It’s frankly difficult to make it through the opening credits of fashion designer turned filmmaker Tom Ford’s “Nocturnal Animals.” What are we to think when a man whose creative purpose has been glamour opens his film with luridly obese women dancing in slow motion, completely nude except for majorette hats and vapid, ingratiating smiles? It’s really hard not to be offended, and certainly perplexed.

Soon, we learn these disturbing, cruel images are “art” in that they are being shown in a Los Angeles art gallery, and therefore we can accept them. Is this what we must do with the whole of “Nocturnal Animals”? Are we expected to fill in the many blanks in this otherwise average thriller simply because Ford directed it?

A dual storyline begins with Susan (Amy Adams) a chic, miserable art gallery owner in a clearly unhappy marriage to expressionless hunk Armie Hammer. While he is away on a business trip for a barely concealed love affair, Susan receives a package from her ex-husband: a soon-to-be-published manuscript, dedicated to her, named “Nocturnal Animals.” As she begins to read, the second story, that told in the novel, begins to unfold onscreen.

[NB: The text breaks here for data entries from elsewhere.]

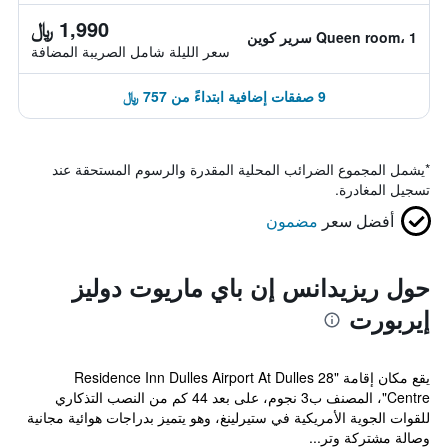
1,990 ﷼
Queen room، 1 سرير كوين
سعر الليلة شامل الصريبة المضافة
9 صفقات إضافية ابتداءً من 757 ﷼
*
يشمل المجموع الضرائب المحلية المقدرة والرسوم المستحقة عند
تسجيل المغادرة.
أفضل سعر
مضمون
حول ريزيدانس إن باي ماريوت دوليز
إيربورت
يقع مكان إقامة "Residence Inn Dulles Airport At Dulles 28
Centre"، المصنف ب3 نجوم، على بعد 44 كم من النصب التذكاري
للقوات الجوية الأمريكية في ستيرلينغ، وهو يتميز بدراجات هوائية مجانية
وصالة مشتركة وتر...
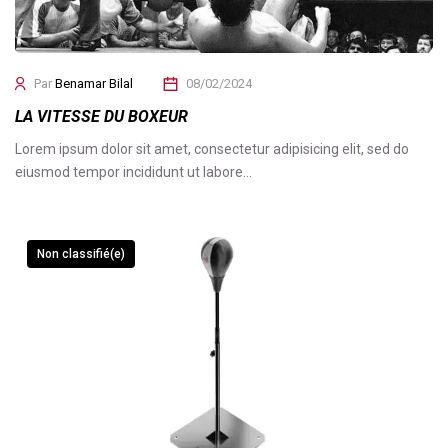
Par
Benamar Bilal
08/02/2024
LA VITESSE DU BOXEUR
Lorem ipsum dolor sit amet, consectetur adipisicing elit, sed do
eiusmod tempor incididunt ut labore…
Non classifié(e)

Jake Gyllenhaal plays a man driving through the bleak Texas night with his family, a red-headed woman who looks like Adams (Isla Fisher) and their teenage daughter. Soon, a horror-story confrontation unfolds as three maniacs run them off the road and, after a painfully drawn out scene in which Gyllenhaal fails to defend his family, the women are kidnapped.

That scene is the strongest in the film, a dreadfully suspenseful encounter that ends horribly. This contrasts with a horrified Susan in her luxurious home reading the story. The comparison between her and the doomed fictional wife is obvious, and she reveals that her ex-husband called her a nocturnal animal during their marriage.

In the film, Gyllenhaal portrays both the husband in the novel and, through flashbacks, Susan’s ex-husband Edward, the novel’s author. But the fictional wife’s fate isn’t the true revenge on Susan. Edward writes the male protagonist as a man accused of weakness and as he seeks justice for his family, he finally rejects this label. We see Edward fighting with Susan during their brief marriage, and she uses the same word, weak, to describe him. Susan isn’t just the murdered wife, she is the villainous murderer, committing the crime of underestimating Edward.

Insight into the brutal way Susan betrayed and abandoned Edward for her new husband is almost superfluous, and does nothing to make the Adams scenes more meaningful. The “Nocturnal Animals” novel plot only makes the “real” story of Edward and Susan that much less interesting, and the crime in this part is wasting Adams’ talent.

Gyllenhaal, on the other hand, gets to be both the sensitive writer-husband and the literally tortured husband in the story, complete with guttural howling and gunplay. Adams’ biggest moment is when she removes her dark lipstick, which signifies she was a hardened and brittle career woman. It was, admittedly, a terrible color on her.

It is satisfying to puzzle out how the two plots fit together and the film is visually stunning in parts. The Texas narrative has its exciting moments, especially when Michael Shannon’s grisly mug pops up as a sheriff with unconventional methods and nothing to lose. But the story itself, of Susan’s painful life decisions and their current repercussions, lack much depth or interest.

Susan is supposed to be an intelligent, perceptive woman, and it’s a shame we didn’t get to really see how much she was affected by the experience of reading Edward’s novel. We are shown, superficially, that she is shaken up, but in an effort to depict the glittering surface of her unsatisfying life in L.A., we’re subjected to an empty, unsatisfying film as well.
“Nocturnal Animals” is currently available to rent.